Exercise directions
Rewrite the records below, swapping "Obituário" for "Falecimentos" and keeping every other line the same. Leave the pictures out.

Material supplied
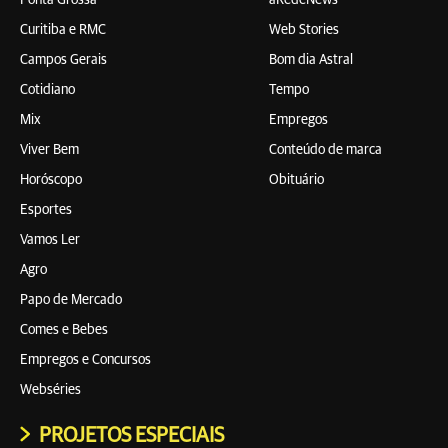
Ponta Grossa
aRedeNews
Curitiba e RMC
Web Stories
Campos Gerais
Bom dia Astral
Cotidiano
Tempo
Mix
Empregos
Viver Bem
Conteúdo de marca
Horóscopo
Obituário
Esportes
Vamos Ler
Agro
Papo de Mercado
Comes e Bebes
Empregos e Concursos
Webséries
PROJETOS ESPECIAIS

Response area
Ponta Grossa
aRedeNews
Curitiba e RMC
Web Stories
Campos Gerais
Bom dia Astral
Cotidiano
Tempo
Mix
Empregos
Viver Bem
Conteúdo de marca
Horóscopo
Falecimentos
Esportes
Vamos Ler
Agro
Papo de Mercado
Comes e Bebes
Empregos e Concursos
Webséries
PROJETOS ESPECIAIS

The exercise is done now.